- _PROBLEM STATEMENT_
In the copy, every line of the material that follows must appear exactly, and no pictures should.

- _RECORDED DATA_
[Start of Attachment]
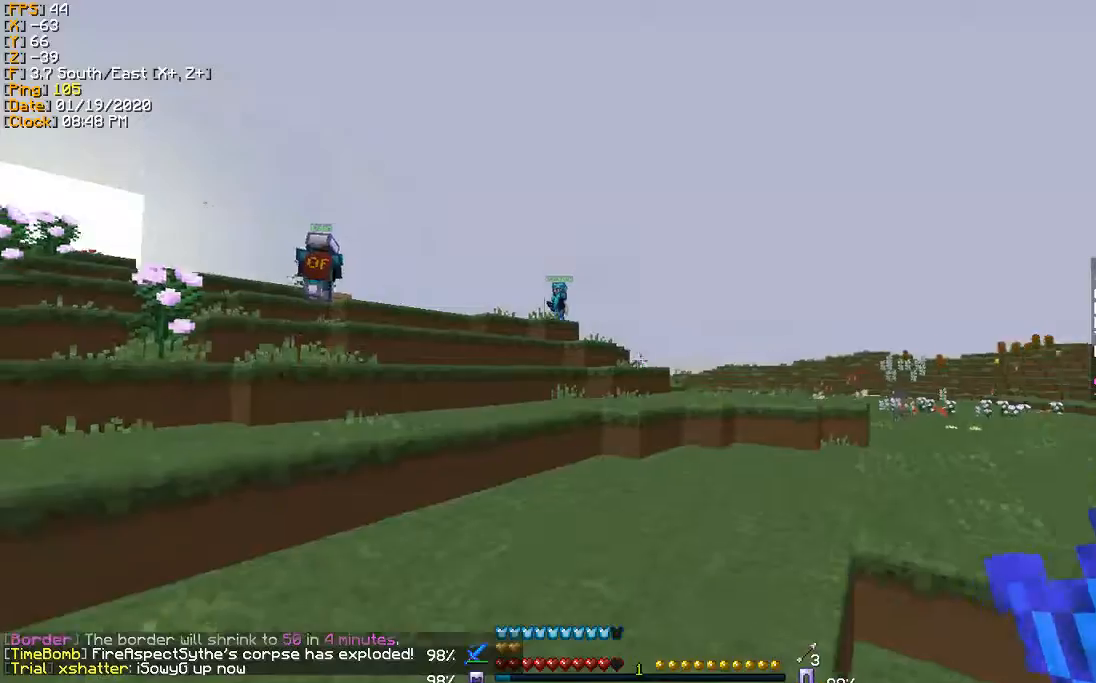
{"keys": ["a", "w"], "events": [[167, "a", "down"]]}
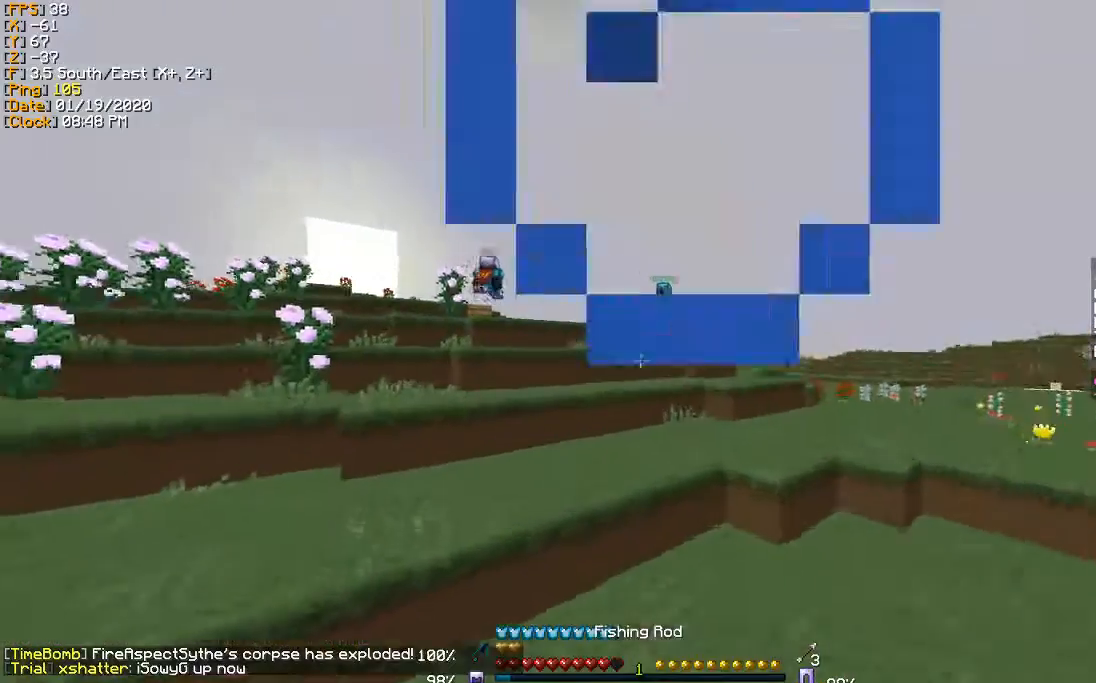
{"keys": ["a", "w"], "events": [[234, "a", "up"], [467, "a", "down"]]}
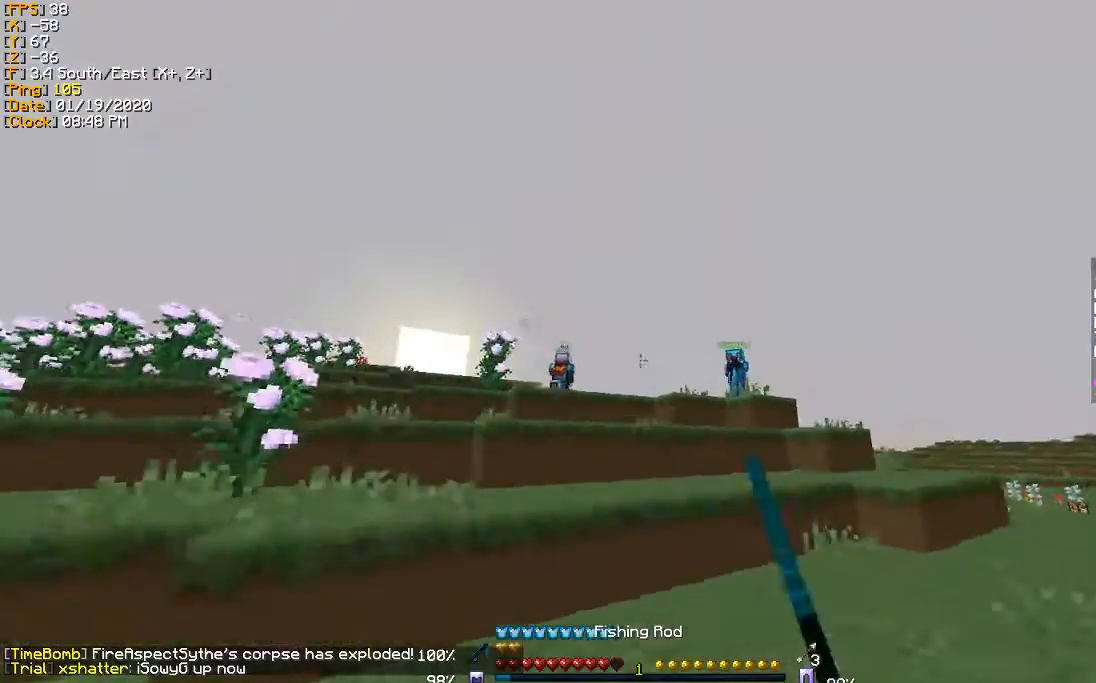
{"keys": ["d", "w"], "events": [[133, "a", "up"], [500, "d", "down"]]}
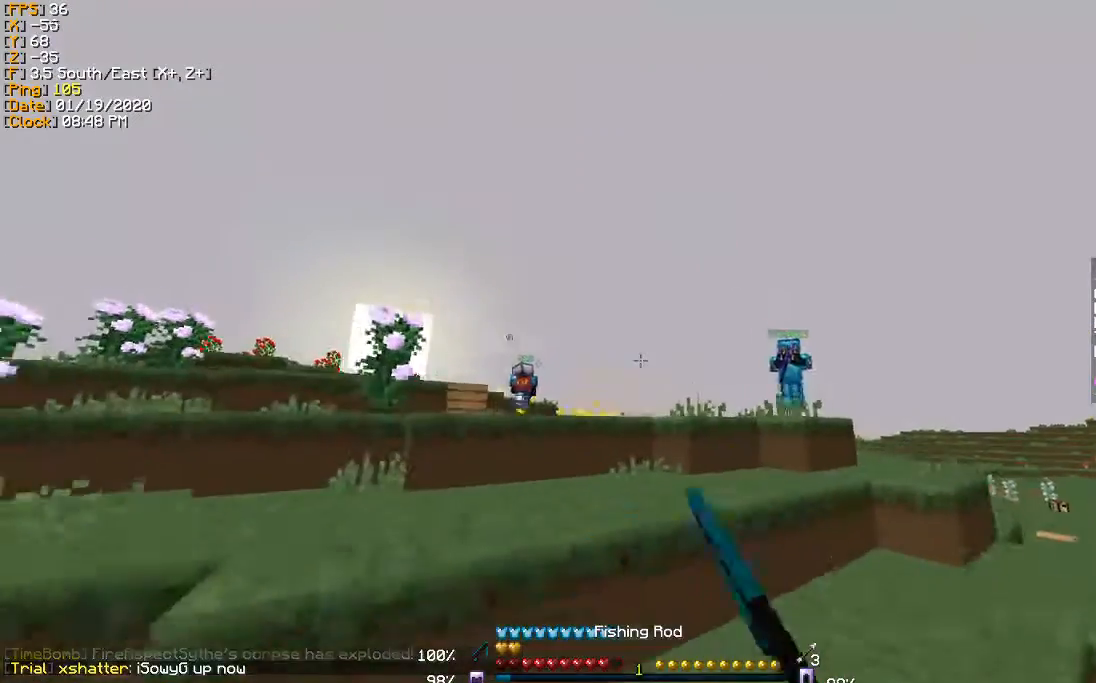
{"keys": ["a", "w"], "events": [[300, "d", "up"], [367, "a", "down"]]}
[End of Attachment]
- _RESULT OF THE TASK_
{"keys": ["a", "w"], "events": [[167, "a", "down"]]}
{"keys": ["a", "w"], "events": [[234, "a", "up"], [467, "a", "down"]]}
{"keys": ["d", "w"], "events": [[133, "a", "up"], [500, "d", "down"]]}
{"keys": ["a", "w"], "events": [[300, "d", "up"], [367, "a", "down"]]}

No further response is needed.